WHAT NEEDS TO BE DONE: Select, from the data, each line where "squamous" occurs.

RECORDED INFORMATION:
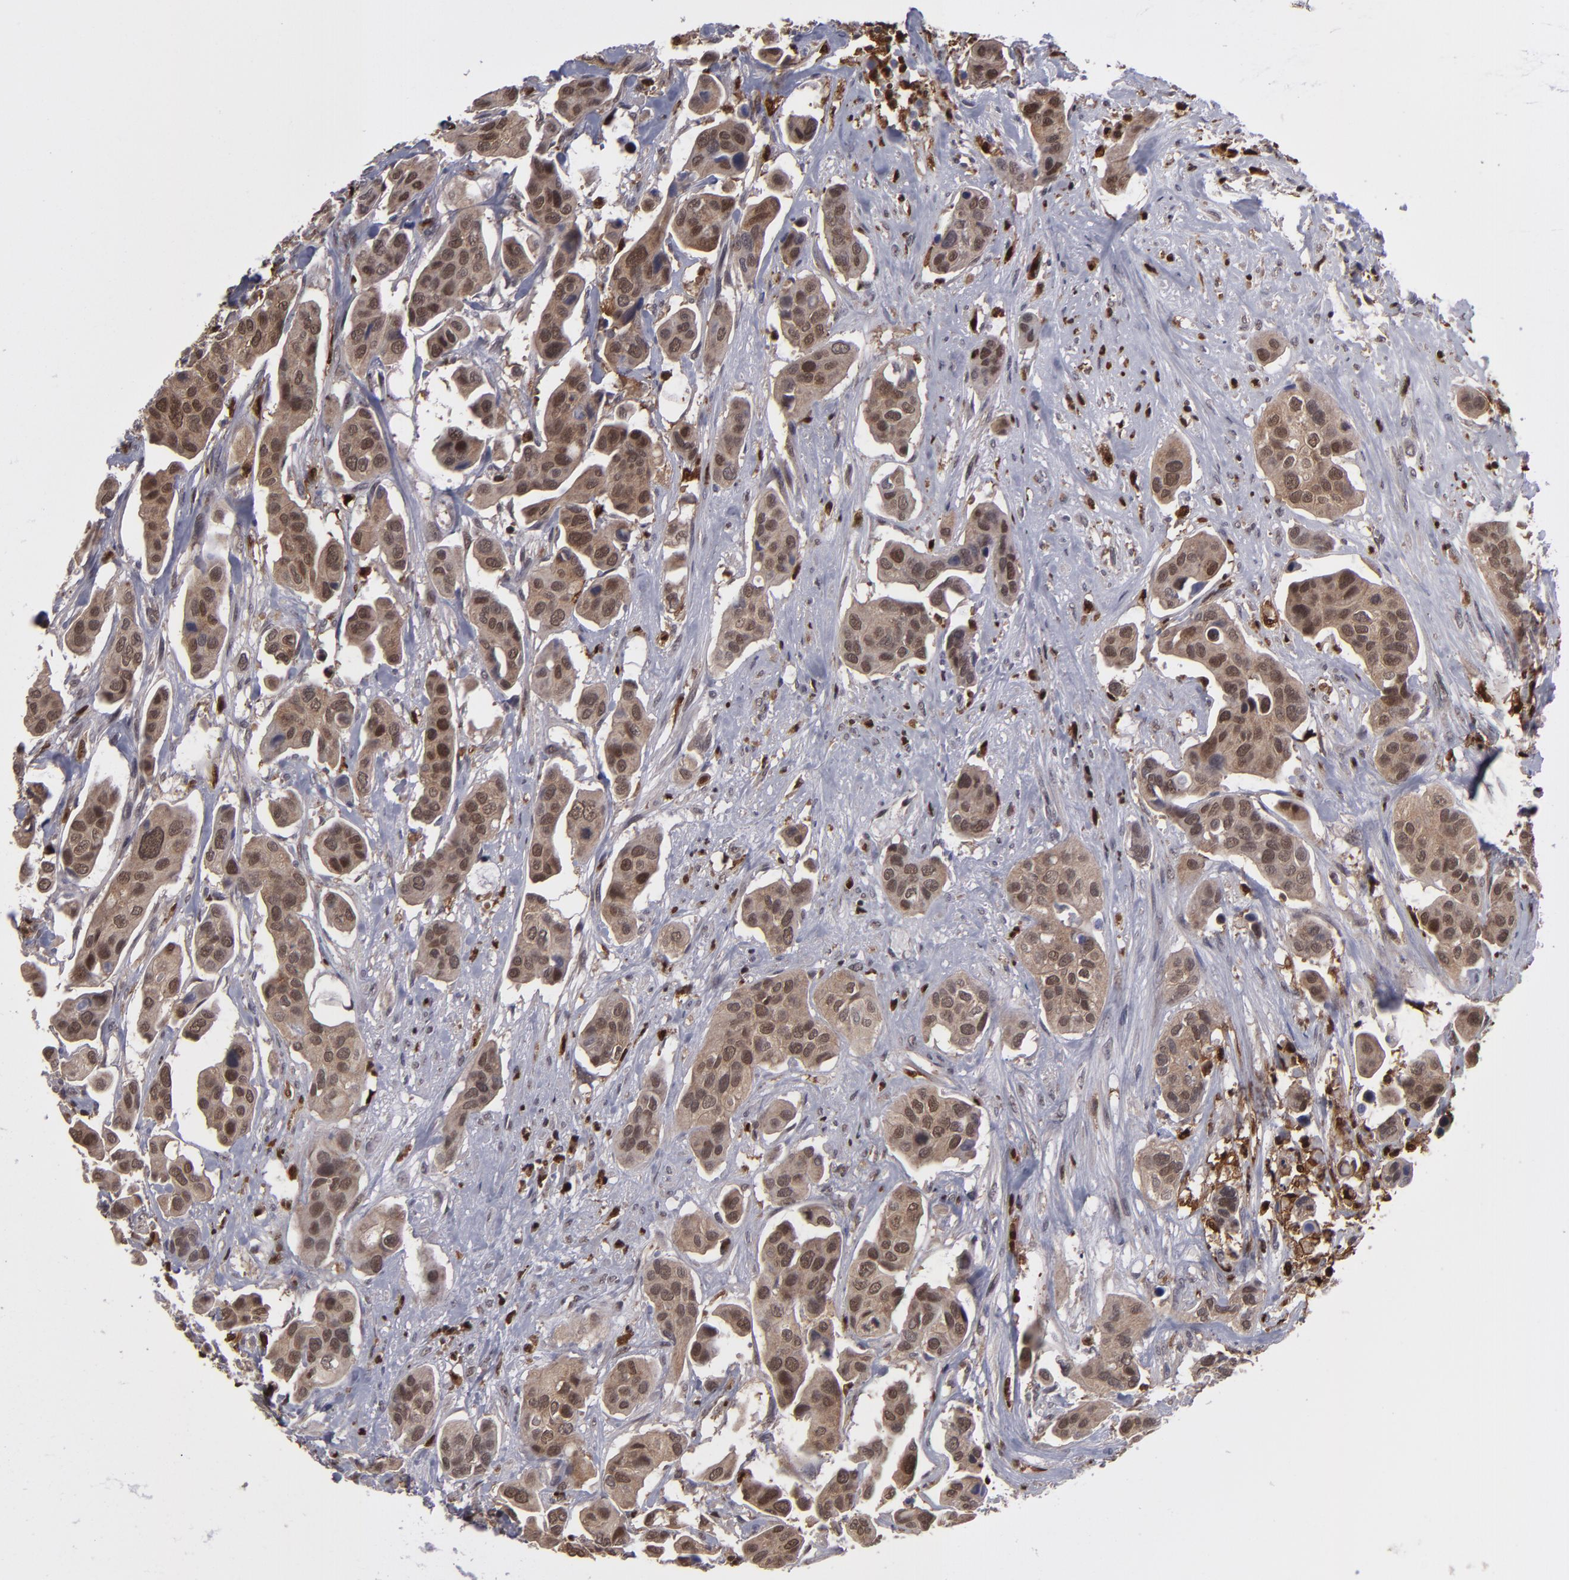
{"staining": {"intensity": "moderate", "quantity": ">75%", "location": "cytoplasmic/membranous,nuclear"}, "tissue": "urothelial cancer", "cell_type": "Tumor cells", "image_type": "cancer", "snomed": [{"axis": "morphology", "description": "Adenocarcinoma, NOS"}, {"axis": "topography", "description": "Urinary bladder"}], "caption": "Immunohistochemistry image of neoplastic tissue: human adenocarcinoma stained using immunohistochemistry reveals medium levels of moderate protein expression localized specifically in the cytoplasmic/membranous and nuclear of tumor cells, appearing as a cytoplasmic/membranous and nuclear brown color.", "gene": "GRB2", "patient": {"sex": "male", "age": 61}}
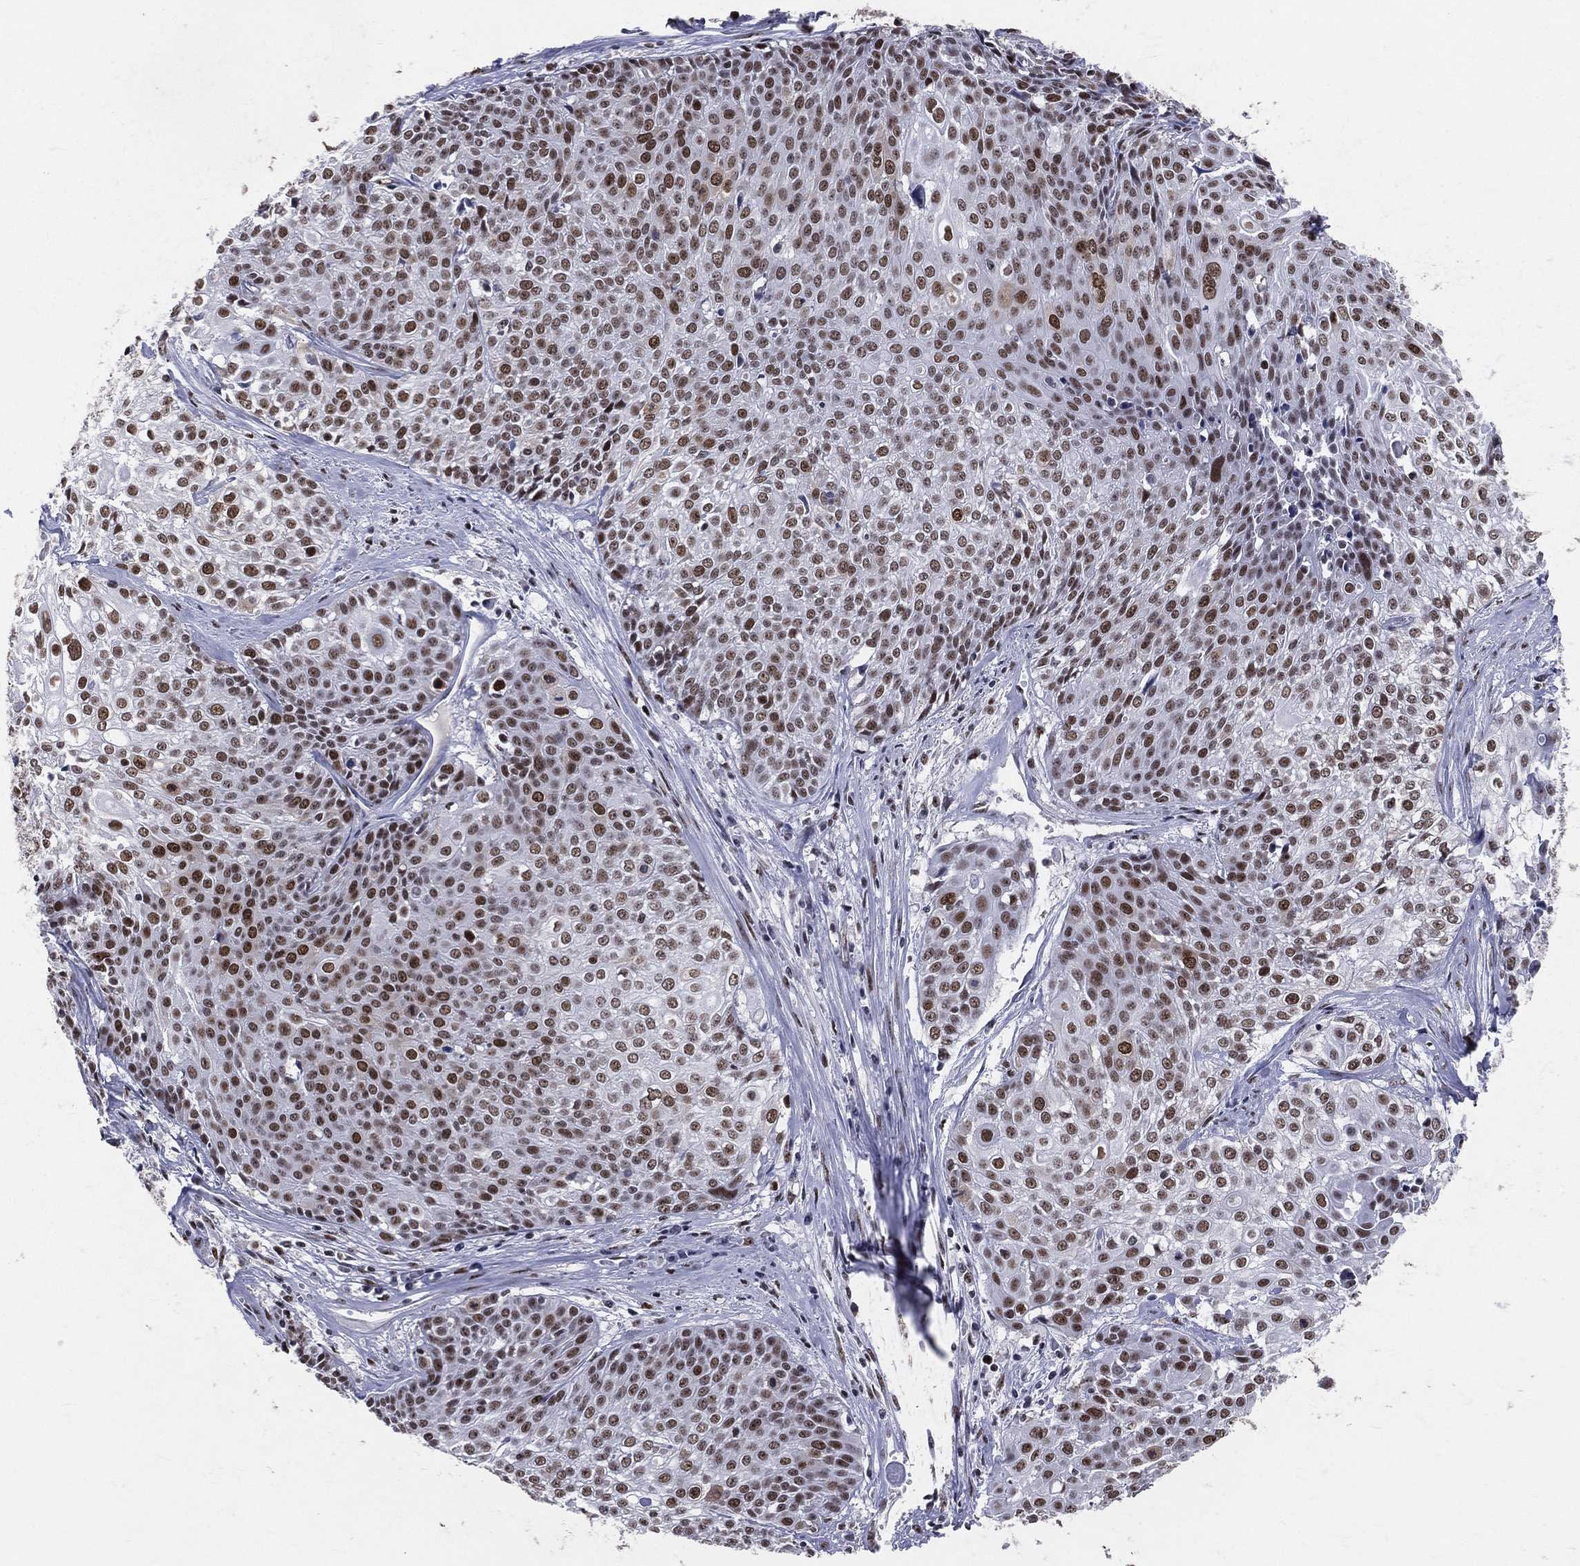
{"staining": {"intensity": "strong", "quantity": ">75%", "location": "nuclear"}, "tissue": "cervical cancer", "cell_type": "Tumor cells", "image_type": "cancer", "snomed": [{"axis": "morphology", "description": "Squamous cell carcinoma, NOS"}, {"axis": "topography", "description": "Cervix"}], "caption": "A brown stain labels strong nuclear expression of a protein in human cervical cancer (squamous cell carcinoma) tumor cells.", "gene": "CDK7", "patient": {"sex": "female", "age": 39}}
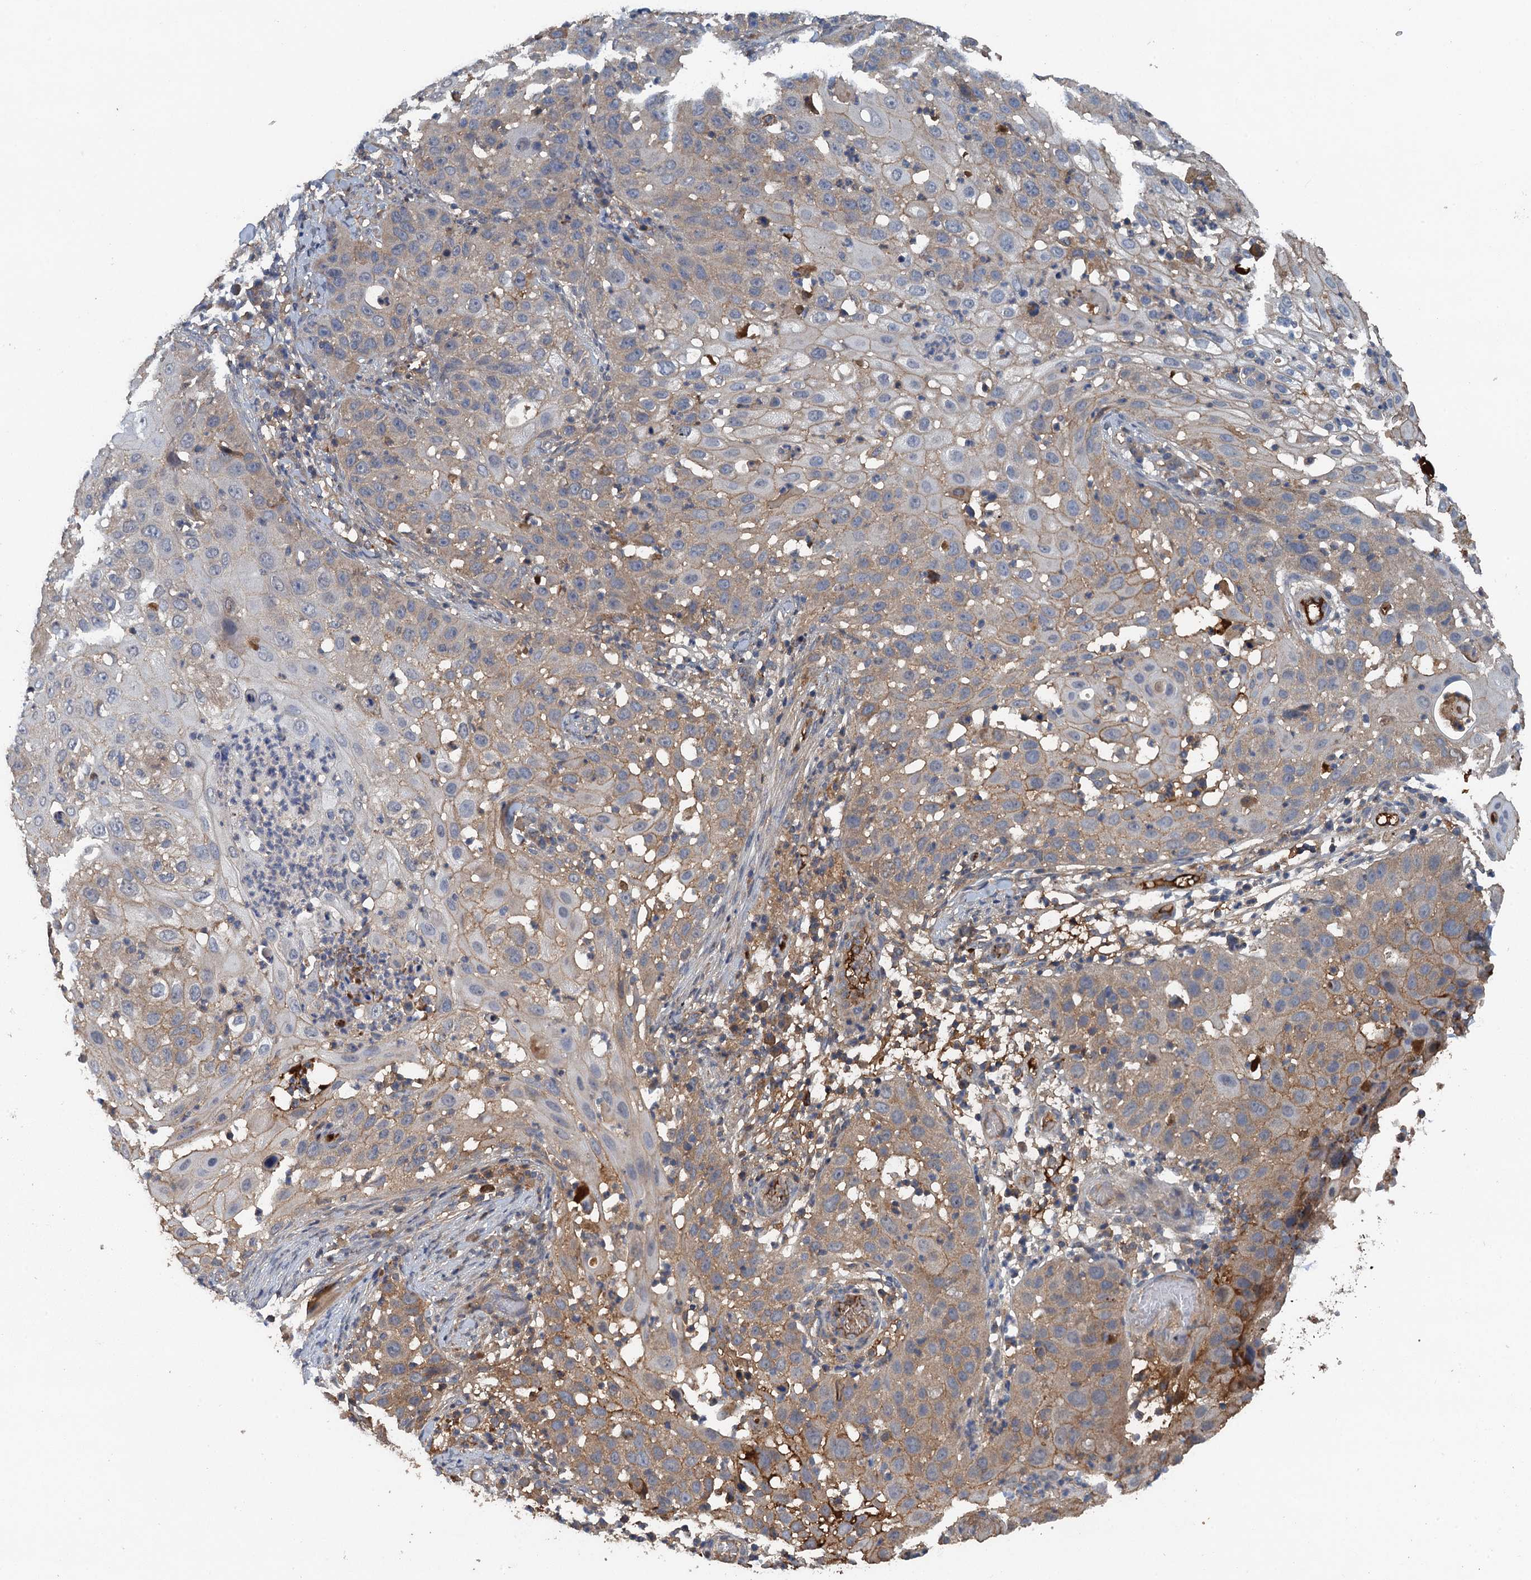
{"staining": {"intensity": "weak", "quantity": "<25%", "location": "cytoplasmic/membranous"}, "tissue": "skin cancer", "cell_type": "Tumor cells", "image_type": "cancer", "snomed": [{"axis": "morphology", "description": "Squamous cell carcinoma, NOS"}, {"axis": "topography", "description": "Skin"}], "caption": "Tumor cells are negative for protein expression in human skin cancer (squamous cell carcinoma).", "gene": "HAPLN3", "patient": {"sex": "female", "age": 44}}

OUTPUT FOR THIS TASK:
{"staining": {"intensity": "strong", "quantity": ">75%", "location": "nuclear"}, "tissue": "cervical cancer", "cell_type": "Tumor cells", "image_type": "cancer", "snomed": [{"axis": "morphology", "description": "Squamous cell carcinoma, NOS"}, {"axis": "topography", "description": "Cervix"}], "caption": "A brown stain labels strong nuclear expression of a protein in human cervical cancer (squamous cell carcinoma) tumor cells.", "gene": "CDK7", "patient": {"sex": "female", "age": 39}}
{"staining": {"intensity": "weak", "quantity": "<25%", "location": "cytoplasmic/membranous"}, "tissue": "skin cancer", "cell_type": "Tumor cells", "image_type": "cancer", "snomed": [{"axis": "morphology", "description": "Squamous cell carcinoma, NOS"}, {"axis": "topography", "description": "Skin"}], "caption": "Tumor cells are negative for protein expression in human skin cancer (squamous cell carcinoma).", "gene": "HAPLN3", "patient": {"sex": "female", "age": 44}}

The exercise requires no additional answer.